Walaupun tertata secara berlainan, tiap-tiap komponen ECM ini terdiri atas
kolagen, glikoprotein, dan proteoglikan. Sel tumor harus berinteraksi dengan ECM
di beberapa tahapan dalam jenjang invasi dan metastatic.
Tahapan invasi adalah sebagai berikut:

Meregangnya sel tumor – Pada dasarnya, setiap sel diikat oleh lem antarsel yakni
E-kaderin. Bagian E-kaderin yang berada di sitoplasma berikatan dengan beta-
katenin. Molekul E-kaderin yang berdekatan mempertahankan agar sel tetap
menyatu, sedangkan perlekatan homotipik yang diperantarai oleh E-kaderin
menyalurkan sinyal antipertumbuhan melalui beta-katenin. Beta-katenin bebas
dapat mengaktifkan transkripsi gen yang mendorong pertumbuhan. Akan tetapi,
fungsi E-kaderin lenyap di hampir semua kanker sel epitel, baik akibat mutasi
inaktivasi gen E-kaderin meupun oleh aktivasi gen beta-katenin, sehingga sel
tumor seolah-olah renggang dari sel lainnya.
Melekatnya sel tumor ke berbagai protein ECM – Contoh protein ECM: laminin dan
fibronektin. Sel epitel normal memiliki reseptor untuk laminin membrana basalis
yang terpolarisasi di permukaan basalnya. Sebaliknya, sel karsinoma memiliki
lebih banyak reseptor, dan reseptor ini tersebar di seluruh membrane sel,
sehingga memungkinkan perlekatan yang lebih banyak.
Degradasi lokal membrana basalis dan jaringan ikat interstisium – Sel tumor
mengeluarkan enzim proteolitik untuk mengeluarkan protease. Beberapa enzim
penghancur matriks yang disebut metalloproteinase, termasuk gelatinase,
kolagenase, dan stromelisin, ikut berperan.
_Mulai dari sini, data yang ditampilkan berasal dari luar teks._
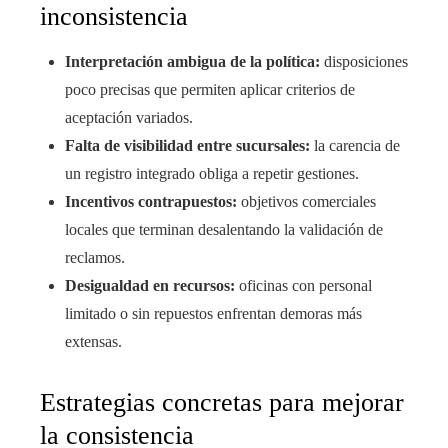
inconsistencia
Interpretación ambigua de la política:
disposiciones
poco precisas que permiten aplicar criterios de
aceptación variados.
Falta de visibilidad entre sucursales:
la carencia de
un registro integrado obliga a repetir gestiones.
Incentivos contrapuestos:
objetivos comerciales
locales que terminan desalentando la validación de
reclamos.
Desigualdad en recursos:
oficinas con personal
limitado o sin repuestos enfrentan demoras más
extensas.
Estrategias concretas para mejorar
la consistencia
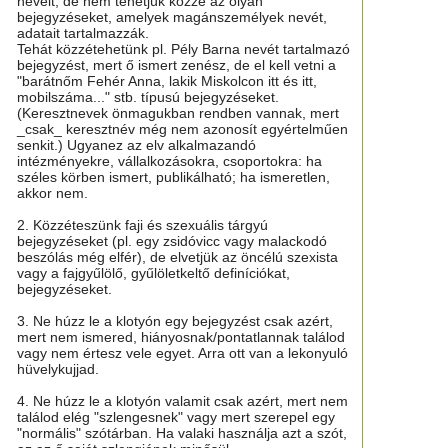
neveit, de nem tehetjük közzé az olyan
bejegyzéseket, amelyek magánszemélyek nevét,
adatait tartalmazzák.
Tehát közzétehetünk pl. Pély Barna nevét tartalmazó
bejegyzést, mert ő ismert zenész, de el kell vetni a
"barátnőm Fehér Anna, lakik Miskolcon itt és itt,
mobilszáma..." stb. típusú bejegyzéseket.
(Keresztnevek önmagukban rendben vannak, mert
_csak_ keresztnév még nem azonosít egyértelműen
senkit.) Ugyanez az elv alkalmazandó
intézményekre, vállalkozásokra, csoportokra: ha
széles körben ismert, publikálható; ha ismeretlen,
akkor nem.
2. Közzéteszünk faji és szexuális tárgyú
bejegyzéseket (pl. egy zsidóvicc vagy malackodó
beszólás még elfér), de elvetjük az öncélú szexista
vagy a fajgyűlölő, gyűlöletkeltő definíciókat,
bejegyzéseket.
3. Ne húzz le a klotyón egy bejegyzést csak azért,
mert nem ismered, hiányosnak/pontatlannak találod
vagy nem értesz vele egyet. Arra ott van a lekonyuló
hüvelykujjad.
4. Ne húzz le a klotyón valamit csak azért, mert nem
találod elég "szlengesnek" vagy mert szerepel egy
"normális" szótárban. Ha valaki használja azt a szót,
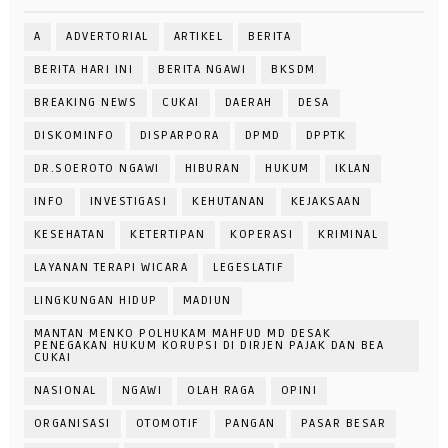
A
ADVERTORIAL
ARTIKEL
BERITA
BERITA HARI INI
BERITA NGAWI
BKSDM
BREAKING NEWS
CUKAI
DAERAH
DESA
DISKOMINFO
DISPARPORA
DPMD
DPPTK
DR.SOEROTO NGAWI
HIBURAN
HUKUM
IKLAN
INFO
INVESTIGASI
KEHUTANAN
KEJAKSAAN
KESEHATAN
KETERTIPAN
KOPERASI
KRIMINAL
LAYANAN TERAPI WICARA
LEGESLATIF
LINGKUNGAN HIDUP
MADIUN
MANTAN MENKO POLHUKAM MAHFUD MD DESAK
PENEGAKAN HUKUM KORUPSI DI DIRJEN PAJAK DAN BEA
CUKAI
NASIONAL
NGAWI
OLAH RAGA
OPINI
ORGANISASI
OTOMOTIF
PANGAN
PASAR BESAR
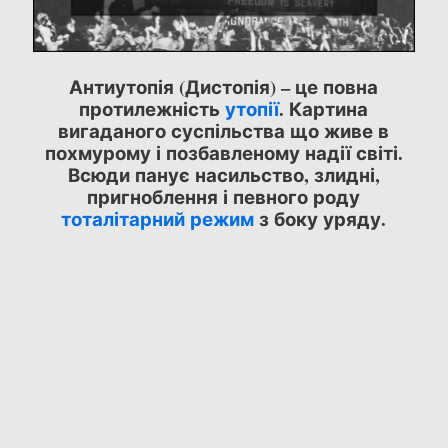
Антиутопія (Дистопія) – це повна
протилежність
утопії
. Картина
вигаданого суспільства що живе в
похмурому і позбавленому надії світі.
Всюди панує насильство, злидні,
пригноблення і певного роду
тоталітарний режим
з боку уряду.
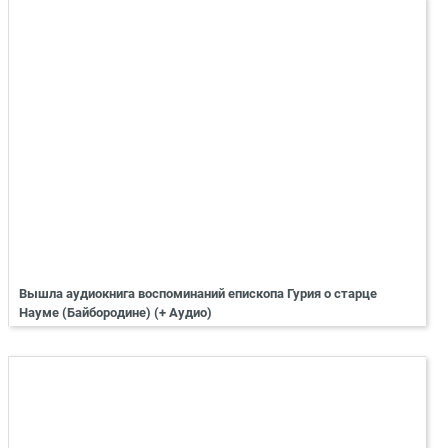
Вышла аудиокнига воспоминаний епископа Гурия о старце
Науме (Байбородине) (+ Аудио)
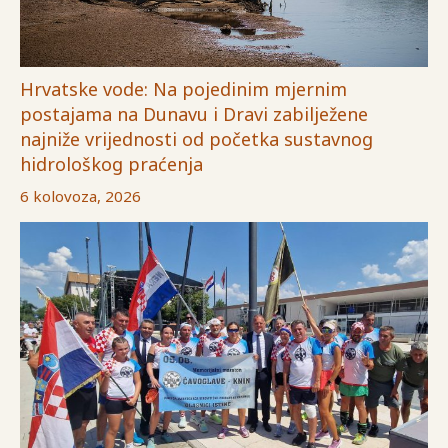
Hrvatske vode: Na pojedinim mjernim
postajama na Dunavu i Dravi zabilježene
najniže vrijednosti od početka sustavnog
hidrološkog praćenja
6 kolovoza, 2026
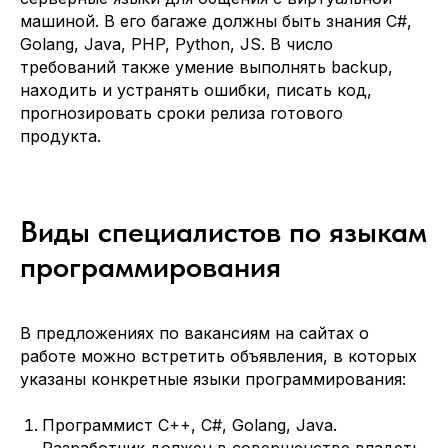
машиной. В его багаже должны быть знания C#,
Golang, Java, PHP, Python, JS. В число
требований также умение выполнять backup,
находить и устранять ошибки, писать код,
прогнозировать сроки релиза готового
продукта.
Виды специалистов по языкам
программирования
В предложениях по вакансиям на сайтах о
работе можно встретить объявления, в которых
указаны конкретные языки программирования:
Программист C++, C#, Golang, Java.
Разработчик должен в совершенстве владеть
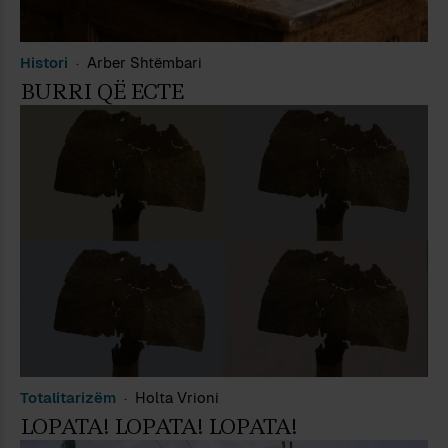
Histori
Arber Shtëmbari
BURRI QË ECTE
Totalitarizëm
Holta Vrioni
LOPATA! LOPATA! LOPATA!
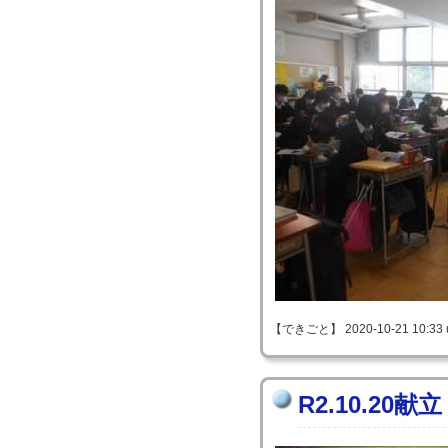
【できごと】 2020-10-21 10:33 
R2.10.20献立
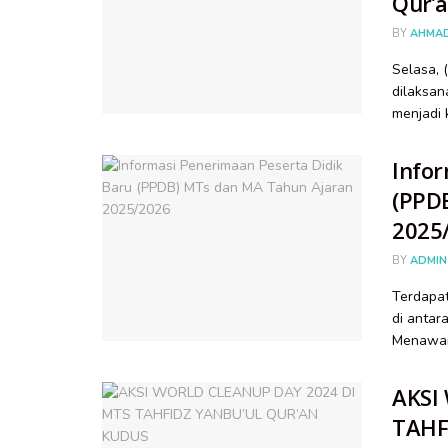
Qur’
BY
AHMA
Selasa,
dilaksan
menjadi k
Infor
(PPD
2025
BY
ADMIN
Terdapat
di antar
Menawan
AKSI
TAHF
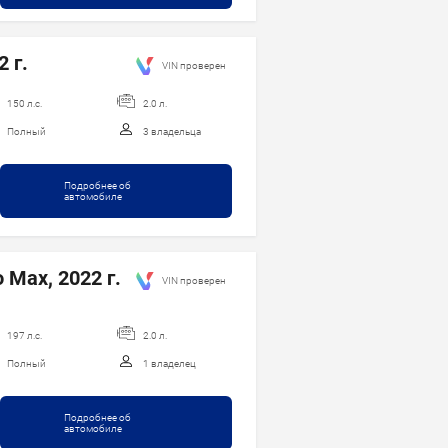
 г.
VIN проверен
150 л.с.
2.0 л.
Полный
3 владельца
Подробнее об
автомобиле
o Max, 2022 г.
VIN проверен
197 л.с.
2.0 л.
Полный
1 владелец
Подробнее об
автомобиле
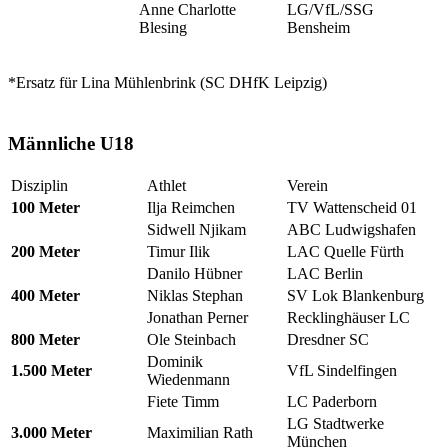
Anne Charlotte
LG/VfL/SSG
Blesing
Bensheim
*Ersatz für Lina Mühlenbrink (SC DHfK Leipzig)
Männliche U18
Disziplin
Athlet
Verein
100 Meter
Ilja Reimchen
TV Wattenscheid 01
Sidwell Njikam
ABC Ludwigshafen
200 Meter
Timur Ilik
LAC Quelle Fürth
Danilo Hübner
LAC Berlin
400 Meter
Niklas Stephan
SV Lok Blankenburg
Jonathan Perner
Recklinghäuser LC
800 Meter
Ole Steinbach
Dresdner SC
Dominik
1.500 Meter
VfL Sindelfingen
Wiedenmann
Fiete Timm
LC Paderborn
LG Stadtwerke
3.000 Meter
Maximilian Rath
München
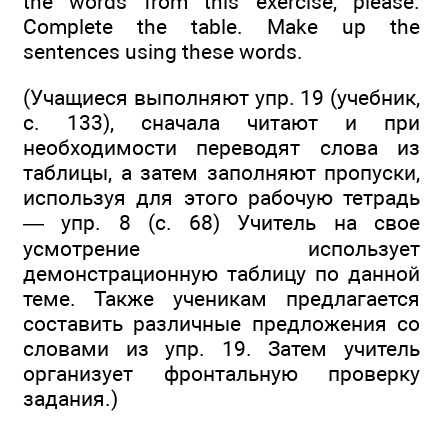
the words from this exercise, please.
Complete the table. Make up the
sentences using these words.
(Учащиеся выполняют упр. 19 (учебник,
с. 133), сначала читают и при
необходимости переводят слова из
таблицы, а затем заполняют пропуски,
используя для этого рабочую тетрадь
— упр. 8 (с. 68) Учитель на свое
усмотрение использует
демонстрационную таблицу по данной
теме. Также ученикам предлагается
составить различные предложения со
словами из упр. 19. Затем учитель
организует фронтальную проверку
задания.)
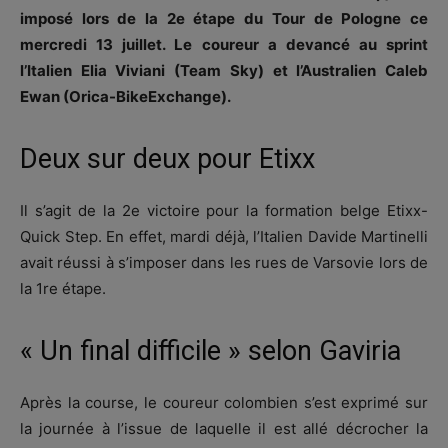
imposé lors de la 2e étape du Tour de Pologne ce
mercredi 13 juillet. Le coureur a devancé au sprint
l’Italien Elia Viviani (Team Sky) et l’Australien Caleb
Ewan (Orica-BikeExchange).
Deux sur deux pour Etixx
Il s’agit de la 2e victoire pour la formation belge Etixx-
Quick Step. En effet, mardi déjà, l’Italien Davide Martinelli
avait réussi à s’imposer dans les rues de Varsovie lors de
la 1re étape.
« Un final difficile » selon Gaviria
Après la course, le coureur colombien s’est exprimé sur
la journée à l’issue de laquelle il est allé décrocher la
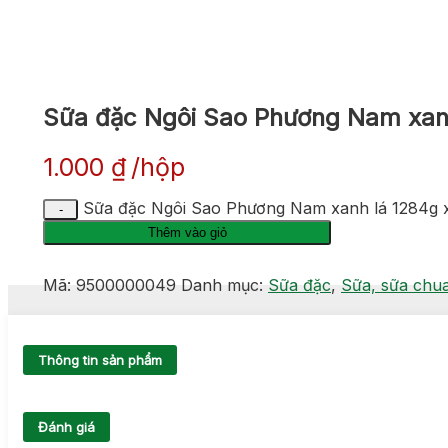
Sữa đặc Ngôi Sao Phương Nam xanh
1.000
₫
hộp
Sữa đặc Ngôi Sao Phương Nam xanh lá 1284g x
Thêm vào giỏ
Mã:
9500000049
Danh mục:
Sữa đặc
,
Sữa, sữa chua
Thông tin sản phẩm
Đánh giá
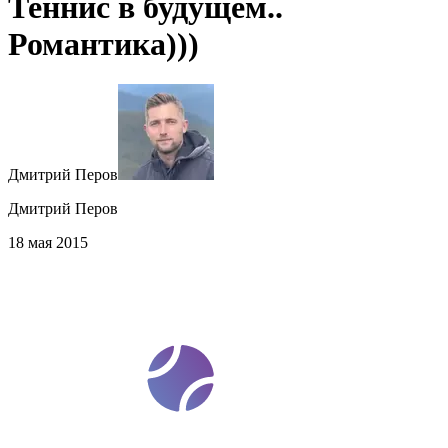
Теннис в будущем..
Романтика)))
Дмитрий Перов
Дмитрий Перов
18 мая 2015
t
ennis
ev
o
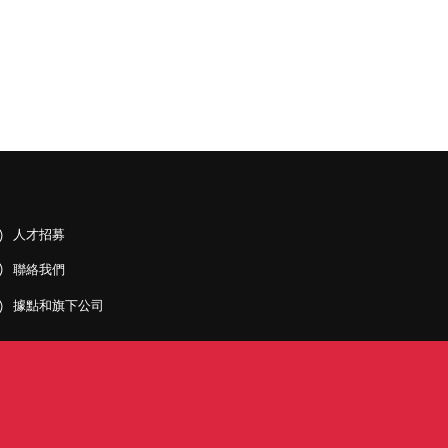
人才招募
聯絡我們
據點和旗下公司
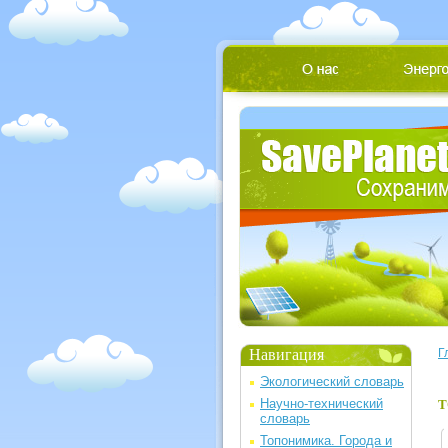
Навигация
Г
Экологический словарь
Научно-технический
Т
словарь
Топонимика. Города и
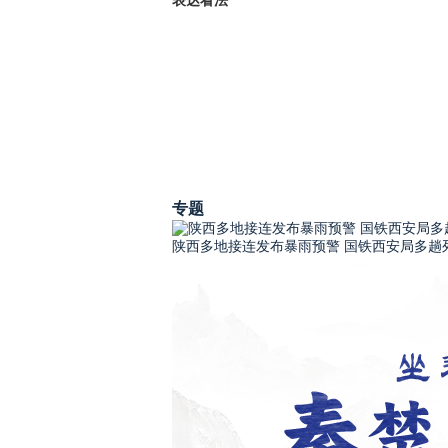
表达看法
专题
陕西多地接连发布暴雨预警 国铁西安局多趟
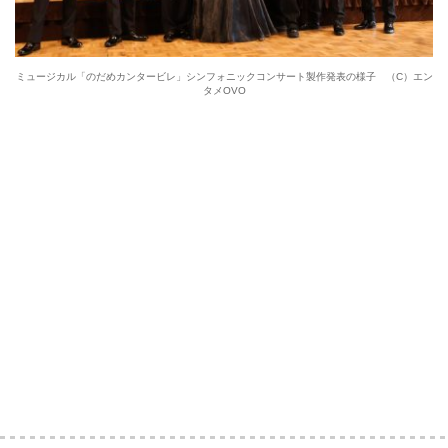
ミュージカル「のだめカンタービレ」シンフォニックコンサート製作発表の様子 （C）エン
タメOVO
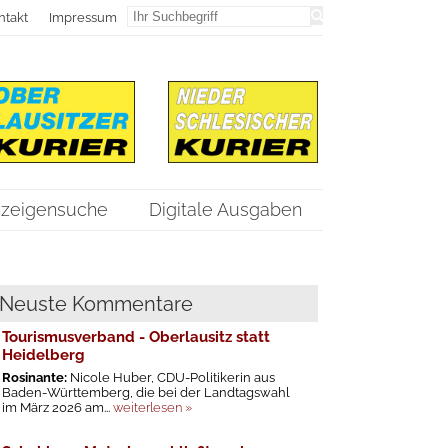
ntakt
Impressum
zeigensuche
Digitale Ausgaben
Neuste Kommentare
Tourismusverband - Oberlausitz statt
Heidelberg
Rosinante:
Nicole Huber, CDU-Politikerin aus
Baden-Württemberg, die bei der Landtagswahl
im März 2026 am...
weiterlesen »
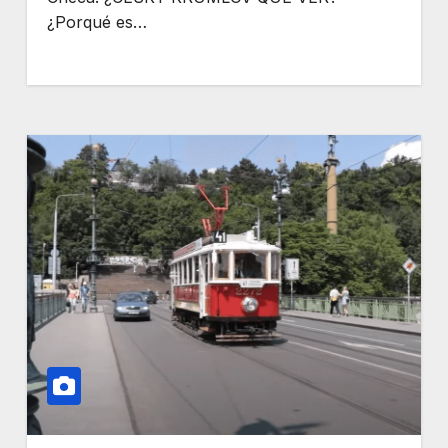
¿Porqué es…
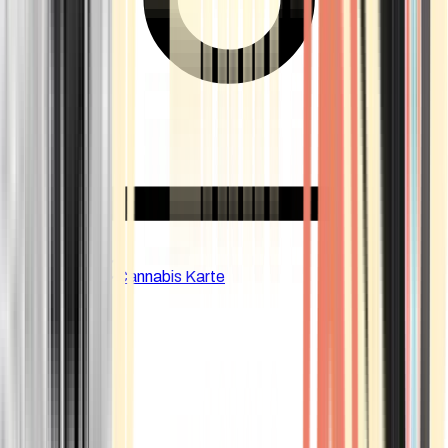
CBD Shops
Cannabis Karte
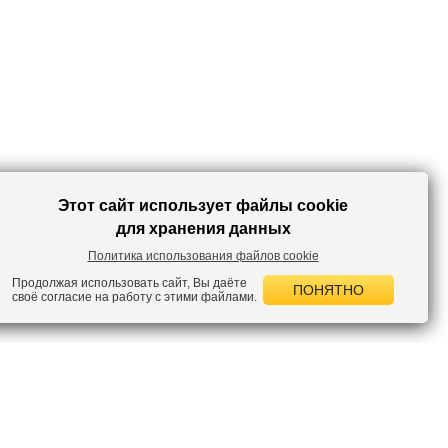
Этот сайт использует файлы cookie
для хранения данных
Политика использования файлов cookie
Продолжая использовать сайт, Вы даёте
ПОНЯТНО
своё согласие на работу с этими файлами.
 НОВОСТИ
лок по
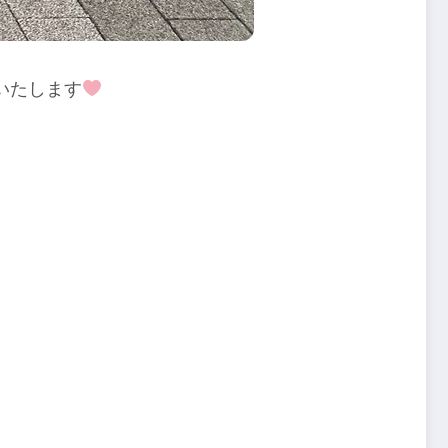
いたします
Kolagenase tipe IV adalah suatu
gelatinase yang memecah kolagen tipe IV epitel dan membrane basal vascular.
Keganasan dari sel tumor ditunjukkan oleh meningkatnya kolagenase tipe IV ini,
dan juga inhibitor metaloproteinsase akan berkurang sehingga keseimbangan
akan bergeser ke arah penghancuran jaringan.
Migrasi sel tumor menembus membrana basalis – Migrasi diperantarai oleh
berbagai sitokin yang berasal dari sel tumor, misalnya faktor motilitas autokrin.
Selain itu, produk penguraian komponen matriks (misal: kolagen, laminin) dan
sebgian faktor pertumbuhan (misal:nsulin-like growth factor I dan II) memiliki
aktivitas kemotaktik untuk sel tumor. Sel stroma juga menhasilkan efektor parakrin
untuk motilitas sel, seperti hepatocyte growth factor (HGF) yang berikatan dengan
reseptor di sel tumor. Konsentrasi HGF meningkat di bagian tepi tumor otak yang
sangat invasive, glioblastoma multiforma yang mendukung peran faktor ini dalam
motilitas tumor.

METASTASIS
Metastasis adalah invasi sel tumor dalam jarak yang lebih jauh sehingga
memungkinkan tumbuhnya sel tumor yang sama di tempat/organ yang baru.
Proses metastasis pada pembuluh darah adalah sebagai berikut:

Invasi: Sel tumor menembus lapisan membrane basalis dan masuk ke matriks
ekstrasel.
Intravasasi: Dari matriks ekstrasel, sel tumor masuk menembus endotel pembuluh
vaskuler (intravasasi) dan mulai menyebar melalui aliran pembuluh tersebut.
Sirkulasi: saat berada di dalam sirkulasi, sel tumor rentan terhadap destruksi oleh
sel imun pejamu. Di dalam aliran darah, sebagian sel tumor membentuk embolus
(gumpalan)/adhesi dan kemudian melekat ke leukosit dan trombosit. Embolus
tersebut akan sedikit banyak memperoleh perlindungan dari serangan sel efektor
antitumor pejamu. Namun sebagian besar sel tumor masuk dalam sirkulai sendiri-
sendiri.
Eksravasasi: ketika sampai di lokasi organ yang akan diinangi, sel tumor ataupun
embolus akan melekat ke endotel vaskuliar yang diikuti dengan pergerakan
melalui membrane basal dengan mekanisme yang serupa dengan yang berperan
dalam invasi.
Angiogenesis: Sesampainya sel tumor di organ yang diinangi, sel tersebut akan
mengeluarkan faktor pertumbuhan PLGF untuk merangsang pembentukan
pembuluh darah baru.
Pertumbuhan: setelah semua fasilitas cukup untuk mendukung kehidupan sel
tumor tersebut, maka sel tumor mulai tumbuh dan membelah sehingga
membentuk tumor baru.
10. Pemeriksaan Penunjang Neoplasma

PRINSIP DIAGNOSIS

 Anamnesa + Pemeriksaan Fisik = Diagnosa Kerja


 Diagnosa kerja + Pemeriksaan Penunjang = Diagnosa
 Diagnosa pasti : Patologi Anatomi

PEMERIKSAAN PENUNJANG

1.Laboratorium
2.Thorax
3.Usg
4.M.R.I
5.CT.Scan.
6.Mamografi
7.Endoskofi
8.Laparaskofi
9.Tumormaker
10.Histopathology

PEMERIKSAAN PATOLOGI : ( pemeriksaan makro&mikroskopi )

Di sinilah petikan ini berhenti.